▶ **SELECTED PASSAGE**:

Neighborhood Plans (and why they are important)

January 22, 2020 / Comments (0)

General

By Wende Reoch

In the summer our 2017, our then City Council member, Mary Beth Susman, asked me to sit on a Steering Committee for the East Denver Neighborhood Planning Initiative. I accepted for three reasons: a small section of our Hilltop RNO lies within the boundaries of this initiative (the area north of 6th Ave Pkwy between Colorado Blvd and Holly St where my home is located),  9+CO, the new, mixed use redevelopment of the former CU Health Sciences Center lies within the Plan boundaries and I am  interested in its impact, and the third reason I wanted to serve on the Steering Committee, was to learn how these Neighborhood Plans are developed because I think Hilltop should have its own plan.  First, I want to share information about the East Denver Plan, then discuss a plan for Hilltop.

In 2016 the City rolled out the Neighborhood Planning Initiation (NPI) with a commitment to develop Plans for the 42% of the city without plans over a 10 – 14 year period.  Small area plans can guide both the city and the neighborhood in several ways:

  • They engage neighborhood stakeholders in identifying a future vision for the area and then provide strategies and recommendations for achieving that vision.
  • They provide detailed recommendations for land use and future investments to help ensure neighborhoods grow as envisioned by the plan.
  • They provide a level of analysis, detail, and guidance on issues affecting local areas that citywide plans (Blueprint Denver and DenveRight) cannot.

▶ **TASK REQUIREMENTS**: According to the post on neighborhood plans, for what share of the city did the Neighborhood Planning Initiation commit to developing plans, and over what period? The lines that come next are separate material, unrelated to the post on neighborhood plans.

▶ **DATASET EXTRACT**:
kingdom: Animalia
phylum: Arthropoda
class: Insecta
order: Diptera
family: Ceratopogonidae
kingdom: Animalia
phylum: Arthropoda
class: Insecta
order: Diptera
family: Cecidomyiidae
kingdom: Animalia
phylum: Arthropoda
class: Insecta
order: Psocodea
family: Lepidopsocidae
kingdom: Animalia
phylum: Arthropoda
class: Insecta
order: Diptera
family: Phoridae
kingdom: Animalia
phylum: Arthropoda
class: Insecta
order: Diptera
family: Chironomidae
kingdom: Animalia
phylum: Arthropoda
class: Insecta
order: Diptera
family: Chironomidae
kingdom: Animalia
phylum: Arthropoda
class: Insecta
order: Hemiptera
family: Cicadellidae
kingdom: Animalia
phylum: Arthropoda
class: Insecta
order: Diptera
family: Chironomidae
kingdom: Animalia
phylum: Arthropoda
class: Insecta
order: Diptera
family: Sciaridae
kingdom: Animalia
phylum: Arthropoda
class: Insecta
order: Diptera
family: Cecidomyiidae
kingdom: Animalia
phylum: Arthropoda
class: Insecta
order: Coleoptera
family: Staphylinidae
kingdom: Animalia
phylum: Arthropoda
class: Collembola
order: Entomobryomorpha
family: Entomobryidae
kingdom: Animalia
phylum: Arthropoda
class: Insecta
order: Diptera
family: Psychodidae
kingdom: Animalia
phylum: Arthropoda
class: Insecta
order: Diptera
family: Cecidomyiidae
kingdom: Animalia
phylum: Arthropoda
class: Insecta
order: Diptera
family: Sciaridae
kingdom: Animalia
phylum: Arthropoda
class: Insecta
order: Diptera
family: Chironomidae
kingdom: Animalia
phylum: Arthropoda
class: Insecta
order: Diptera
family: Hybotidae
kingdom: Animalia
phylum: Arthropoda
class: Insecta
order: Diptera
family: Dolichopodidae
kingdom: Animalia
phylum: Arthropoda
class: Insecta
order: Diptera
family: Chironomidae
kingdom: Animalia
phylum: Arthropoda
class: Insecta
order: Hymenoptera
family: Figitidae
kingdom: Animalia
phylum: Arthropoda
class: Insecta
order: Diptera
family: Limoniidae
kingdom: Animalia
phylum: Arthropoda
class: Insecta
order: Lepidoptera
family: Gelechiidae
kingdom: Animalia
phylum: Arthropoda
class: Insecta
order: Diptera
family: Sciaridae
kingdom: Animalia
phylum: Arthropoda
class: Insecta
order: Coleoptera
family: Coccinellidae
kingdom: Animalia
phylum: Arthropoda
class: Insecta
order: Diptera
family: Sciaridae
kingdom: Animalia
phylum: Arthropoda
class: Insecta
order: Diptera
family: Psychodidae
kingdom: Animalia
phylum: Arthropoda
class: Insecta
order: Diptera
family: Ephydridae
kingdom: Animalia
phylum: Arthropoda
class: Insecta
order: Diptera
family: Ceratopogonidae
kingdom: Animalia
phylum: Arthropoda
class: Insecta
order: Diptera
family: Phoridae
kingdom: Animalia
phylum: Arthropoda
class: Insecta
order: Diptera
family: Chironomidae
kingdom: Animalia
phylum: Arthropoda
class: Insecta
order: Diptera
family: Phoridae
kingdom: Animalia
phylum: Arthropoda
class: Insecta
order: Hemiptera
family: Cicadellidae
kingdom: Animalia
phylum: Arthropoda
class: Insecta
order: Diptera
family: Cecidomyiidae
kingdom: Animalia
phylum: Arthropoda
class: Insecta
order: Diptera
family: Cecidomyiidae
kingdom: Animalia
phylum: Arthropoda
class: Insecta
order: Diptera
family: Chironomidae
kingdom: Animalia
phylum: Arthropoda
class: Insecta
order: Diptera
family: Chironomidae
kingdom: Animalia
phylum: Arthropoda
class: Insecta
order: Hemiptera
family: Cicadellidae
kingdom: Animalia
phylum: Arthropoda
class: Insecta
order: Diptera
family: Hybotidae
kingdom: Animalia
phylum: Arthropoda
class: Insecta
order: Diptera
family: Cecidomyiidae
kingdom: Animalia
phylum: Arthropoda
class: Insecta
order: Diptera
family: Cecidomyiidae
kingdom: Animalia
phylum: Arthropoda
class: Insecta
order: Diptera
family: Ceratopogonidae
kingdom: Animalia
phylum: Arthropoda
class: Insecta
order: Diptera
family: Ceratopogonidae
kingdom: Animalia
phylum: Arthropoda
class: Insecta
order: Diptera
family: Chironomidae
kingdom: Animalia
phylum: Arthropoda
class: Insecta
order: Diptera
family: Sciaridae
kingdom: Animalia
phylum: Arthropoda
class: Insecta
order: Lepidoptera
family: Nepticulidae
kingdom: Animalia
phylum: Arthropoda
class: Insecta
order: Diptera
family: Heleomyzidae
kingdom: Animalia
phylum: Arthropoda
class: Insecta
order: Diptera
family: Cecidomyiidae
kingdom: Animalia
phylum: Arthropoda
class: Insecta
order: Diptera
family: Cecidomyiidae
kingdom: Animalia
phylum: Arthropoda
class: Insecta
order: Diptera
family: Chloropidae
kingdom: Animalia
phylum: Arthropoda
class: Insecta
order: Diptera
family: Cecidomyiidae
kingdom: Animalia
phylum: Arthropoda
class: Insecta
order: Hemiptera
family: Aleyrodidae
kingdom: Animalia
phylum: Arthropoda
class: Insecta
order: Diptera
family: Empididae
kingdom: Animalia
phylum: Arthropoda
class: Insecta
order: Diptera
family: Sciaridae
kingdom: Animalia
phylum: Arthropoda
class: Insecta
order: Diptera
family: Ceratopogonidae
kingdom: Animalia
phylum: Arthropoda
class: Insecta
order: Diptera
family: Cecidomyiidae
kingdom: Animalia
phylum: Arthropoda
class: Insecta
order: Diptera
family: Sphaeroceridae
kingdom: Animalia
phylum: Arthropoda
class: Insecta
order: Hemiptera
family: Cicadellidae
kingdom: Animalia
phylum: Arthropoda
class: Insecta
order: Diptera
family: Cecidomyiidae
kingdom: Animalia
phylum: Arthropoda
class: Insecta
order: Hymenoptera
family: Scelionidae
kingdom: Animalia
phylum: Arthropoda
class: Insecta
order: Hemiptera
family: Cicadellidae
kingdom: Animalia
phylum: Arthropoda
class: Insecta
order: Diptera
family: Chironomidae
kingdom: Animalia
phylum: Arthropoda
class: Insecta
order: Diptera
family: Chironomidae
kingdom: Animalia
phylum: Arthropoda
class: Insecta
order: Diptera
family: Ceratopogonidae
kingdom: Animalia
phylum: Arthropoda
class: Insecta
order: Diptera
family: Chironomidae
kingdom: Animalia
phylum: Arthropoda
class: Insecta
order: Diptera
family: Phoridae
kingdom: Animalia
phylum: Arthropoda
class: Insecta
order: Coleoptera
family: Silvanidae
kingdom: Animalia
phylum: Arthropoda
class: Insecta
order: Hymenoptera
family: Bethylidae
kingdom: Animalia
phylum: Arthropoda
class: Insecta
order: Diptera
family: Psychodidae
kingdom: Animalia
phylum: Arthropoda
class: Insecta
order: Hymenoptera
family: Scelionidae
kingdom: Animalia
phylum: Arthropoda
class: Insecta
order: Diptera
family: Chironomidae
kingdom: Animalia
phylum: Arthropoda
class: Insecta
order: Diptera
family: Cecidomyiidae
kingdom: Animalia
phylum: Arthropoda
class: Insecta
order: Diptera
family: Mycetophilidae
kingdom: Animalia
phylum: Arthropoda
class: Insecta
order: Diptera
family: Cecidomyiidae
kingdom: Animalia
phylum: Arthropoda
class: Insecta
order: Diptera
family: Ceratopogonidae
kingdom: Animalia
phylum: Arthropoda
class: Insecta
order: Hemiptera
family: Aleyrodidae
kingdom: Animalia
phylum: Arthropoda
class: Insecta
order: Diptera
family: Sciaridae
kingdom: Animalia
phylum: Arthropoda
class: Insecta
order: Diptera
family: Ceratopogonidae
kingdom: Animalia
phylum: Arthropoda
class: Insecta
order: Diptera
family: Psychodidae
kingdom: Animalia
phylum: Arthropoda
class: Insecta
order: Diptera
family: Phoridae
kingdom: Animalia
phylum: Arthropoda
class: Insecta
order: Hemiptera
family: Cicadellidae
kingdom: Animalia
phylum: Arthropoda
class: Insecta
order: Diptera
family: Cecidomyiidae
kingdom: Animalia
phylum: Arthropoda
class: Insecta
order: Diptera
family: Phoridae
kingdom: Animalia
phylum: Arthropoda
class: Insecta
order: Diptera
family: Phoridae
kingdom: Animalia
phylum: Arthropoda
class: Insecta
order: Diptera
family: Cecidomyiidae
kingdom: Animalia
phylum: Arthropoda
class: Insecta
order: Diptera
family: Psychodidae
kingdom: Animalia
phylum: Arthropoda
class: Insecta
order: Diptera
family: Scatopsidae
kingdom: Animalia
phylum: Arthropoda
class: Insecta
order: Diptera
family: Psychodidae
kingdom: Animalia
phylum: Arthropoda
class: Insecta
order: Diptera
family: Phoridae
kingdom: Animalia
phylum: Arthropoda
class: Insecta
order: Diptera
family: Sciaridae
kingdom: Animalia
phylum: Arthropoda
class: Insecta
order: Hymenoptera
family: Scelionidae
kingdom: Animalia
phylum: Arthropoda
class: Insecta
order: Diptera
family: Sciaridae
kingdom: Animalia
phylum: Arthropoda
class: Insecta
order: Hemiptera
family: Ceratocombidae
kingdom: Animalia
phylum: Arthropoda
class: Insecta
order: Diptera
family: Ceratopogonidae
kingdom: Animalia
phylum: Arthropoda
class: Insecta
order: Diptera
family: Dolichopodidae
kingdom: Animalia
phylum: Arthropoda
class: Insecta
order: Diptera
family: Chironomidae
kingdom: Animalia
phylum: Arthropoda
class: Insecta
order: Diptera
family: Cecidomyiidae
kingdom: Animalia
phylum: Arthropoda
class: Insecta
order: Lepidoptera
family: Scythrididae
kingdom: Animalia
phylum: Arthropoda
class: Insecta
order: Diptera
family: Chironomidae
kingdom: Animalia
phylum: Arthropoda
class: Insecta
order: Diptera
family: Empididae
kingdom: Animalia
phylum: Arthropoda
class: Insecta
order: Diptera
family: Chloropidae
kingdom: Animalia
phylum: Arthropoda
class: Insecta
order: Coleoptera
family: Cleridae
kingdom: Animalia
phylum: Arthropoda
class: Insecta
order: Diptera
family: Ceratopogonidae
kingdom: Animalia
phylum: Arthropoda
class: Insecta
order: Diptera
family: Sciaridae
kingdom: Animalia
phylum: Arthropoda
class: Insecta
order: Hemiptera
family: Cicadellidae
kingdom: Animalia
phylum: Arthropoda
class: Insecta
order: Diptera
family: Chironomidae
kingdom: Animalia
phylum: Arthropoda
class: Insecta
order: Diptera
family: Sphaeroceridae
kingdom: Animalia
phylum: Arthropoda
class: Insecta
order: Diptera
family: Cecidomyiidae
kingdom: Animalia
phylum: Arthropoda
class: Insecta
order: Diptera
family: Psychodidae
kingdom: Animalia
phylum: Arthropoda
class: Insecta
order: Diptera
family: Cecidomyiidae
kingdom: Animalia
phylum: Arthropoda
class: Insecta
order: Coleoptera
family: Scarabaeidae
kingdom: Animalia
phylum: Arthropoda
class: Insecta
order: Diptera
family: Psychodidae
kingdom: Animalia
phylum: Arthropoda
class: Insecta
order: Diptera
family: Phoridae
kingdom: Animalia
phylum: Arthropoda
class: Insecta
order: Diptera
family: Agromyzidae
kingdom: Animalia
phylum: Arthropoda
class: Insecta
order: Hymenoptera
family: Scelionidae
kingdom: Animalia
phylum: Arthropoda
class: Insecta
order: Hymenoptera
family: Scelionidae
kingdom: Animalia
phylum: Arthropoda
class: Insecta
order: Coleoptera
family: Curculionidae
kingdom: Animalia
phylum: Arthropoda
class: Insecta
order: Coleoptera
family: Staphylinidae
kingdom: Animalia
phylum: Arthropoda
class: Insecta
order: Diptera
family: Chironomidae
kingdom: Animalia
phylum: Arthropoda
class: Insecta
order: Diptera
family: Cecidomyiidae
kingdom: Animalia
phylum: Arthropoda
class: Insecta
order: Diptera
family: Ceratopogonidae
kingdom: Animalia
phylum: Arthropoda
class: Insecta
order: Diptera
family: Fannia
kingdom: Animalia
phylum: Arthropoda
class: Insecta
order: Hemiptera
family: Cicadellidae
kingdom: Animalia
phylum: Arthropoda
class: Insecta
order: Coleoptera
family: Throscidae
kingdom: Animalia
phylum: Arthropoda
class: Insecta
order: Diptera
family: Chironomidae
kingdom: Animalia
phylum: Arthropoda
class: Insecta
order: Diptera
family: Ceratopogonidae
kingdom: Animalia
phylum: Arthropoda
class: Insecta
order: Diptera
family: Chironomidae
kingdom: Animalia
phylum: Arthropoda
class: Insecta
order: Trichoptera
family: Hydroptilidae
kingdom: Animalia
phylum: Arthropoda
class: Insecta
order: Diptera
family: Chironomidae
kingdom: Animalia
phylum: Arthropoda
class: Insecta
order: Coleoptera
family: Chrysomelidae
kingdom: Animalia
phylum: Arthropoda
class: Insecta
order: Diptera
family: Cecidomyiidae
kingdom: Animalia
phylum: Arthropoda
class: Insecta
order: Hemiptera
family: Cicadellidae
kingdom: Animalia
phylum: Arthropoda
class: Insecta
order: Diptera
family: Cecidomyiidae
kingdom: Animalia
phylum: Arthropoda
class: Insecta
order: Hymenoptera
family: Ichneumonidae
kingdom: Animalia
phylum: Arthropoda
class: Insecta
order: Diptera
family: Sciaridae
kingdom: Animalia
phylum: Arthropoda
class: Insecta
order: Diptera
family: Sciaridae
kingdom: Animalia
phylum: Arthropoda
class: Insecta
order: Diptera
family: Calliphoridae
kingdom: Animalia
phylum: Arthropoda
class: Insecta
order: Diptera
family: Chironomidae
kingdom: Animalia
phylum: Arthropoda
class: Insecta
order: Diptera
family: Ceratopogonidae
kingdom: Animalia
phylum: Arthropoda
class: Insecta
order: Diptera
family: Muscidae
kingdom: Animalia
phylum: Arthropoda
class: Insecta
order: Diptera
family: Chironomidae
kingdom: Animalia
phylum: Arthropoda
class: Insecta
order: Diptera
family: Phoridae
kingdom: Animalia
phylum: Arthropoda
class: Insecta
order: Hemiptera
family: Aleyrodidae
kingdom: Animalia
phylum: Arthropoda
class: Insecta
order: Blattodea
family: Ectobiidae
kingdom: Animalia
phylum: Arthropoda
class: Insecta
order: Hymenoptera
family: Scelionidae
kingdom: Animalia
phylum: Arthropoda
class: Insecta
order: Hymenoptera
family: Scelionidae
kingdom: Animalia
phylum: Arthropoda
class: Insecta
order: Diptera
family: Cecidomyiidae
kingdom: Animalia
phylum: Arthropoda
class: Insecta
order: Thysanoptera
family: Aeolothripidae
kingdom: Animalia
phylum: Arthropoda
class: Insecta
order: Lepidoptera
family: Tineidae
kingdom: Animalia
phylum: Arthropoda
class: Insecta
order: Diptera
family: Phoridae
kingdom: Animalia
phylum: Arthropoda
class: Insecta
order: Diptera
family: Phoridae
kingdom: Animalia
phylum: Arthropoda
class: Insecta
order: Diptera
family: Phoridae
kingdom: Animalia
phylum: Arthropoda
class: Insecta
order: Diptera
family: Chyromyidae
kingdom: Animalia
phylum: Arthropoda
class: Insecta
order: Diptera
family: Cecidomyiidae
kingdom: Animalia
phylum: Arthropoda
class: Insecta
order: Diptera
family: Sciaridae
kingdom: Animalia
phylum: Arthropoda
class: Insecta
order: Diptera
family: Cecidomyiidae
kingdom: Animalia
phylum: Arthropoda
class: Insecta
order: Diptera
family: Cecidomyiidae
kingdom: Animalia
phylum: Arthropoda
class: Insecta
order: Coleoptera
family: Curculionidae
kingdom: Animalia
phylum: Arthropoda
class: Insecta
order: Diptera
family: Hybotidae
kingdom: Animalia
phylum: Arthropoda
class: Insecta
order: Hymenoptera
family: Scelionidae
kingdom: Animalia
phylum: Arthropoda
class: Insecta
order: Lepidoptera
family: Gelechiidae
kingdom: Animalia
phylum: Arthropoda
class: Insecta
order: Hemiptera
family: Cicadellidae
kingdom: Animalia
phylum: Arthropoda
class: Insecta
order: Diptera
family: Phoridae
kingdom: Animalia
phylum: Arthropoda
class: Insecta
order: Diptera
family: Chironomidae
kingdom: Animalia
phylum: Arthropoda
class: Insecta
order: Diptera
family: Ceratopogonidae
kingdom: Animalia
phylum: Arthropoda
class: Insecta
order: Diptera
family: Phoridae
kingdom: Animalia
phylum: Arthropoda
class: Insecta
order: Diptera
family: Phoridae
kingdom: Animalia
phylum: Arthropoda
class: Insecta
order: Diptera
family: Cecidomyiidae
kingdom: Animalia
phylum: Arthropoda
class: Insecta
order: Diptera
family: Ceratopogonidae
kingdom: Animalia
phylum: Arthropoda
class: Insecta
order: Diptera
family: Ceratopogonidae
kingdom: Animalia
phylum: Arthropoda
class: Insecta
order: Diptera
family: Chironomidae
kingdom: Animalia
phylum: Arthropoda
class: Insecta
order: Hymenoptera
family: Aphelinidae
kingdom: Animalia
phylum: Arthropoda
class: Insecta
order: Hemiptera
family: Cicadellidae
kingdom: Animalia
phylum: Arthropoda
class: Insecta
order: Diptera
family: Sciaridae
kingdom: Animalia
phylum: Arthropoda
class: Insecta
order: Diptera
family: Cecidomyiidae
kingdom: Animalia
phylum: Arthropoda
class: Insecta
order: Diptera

▶ **EXPECTED ANSWER**: It committed to developing plans for the 42% of the city without plans, over a 10–14 year period.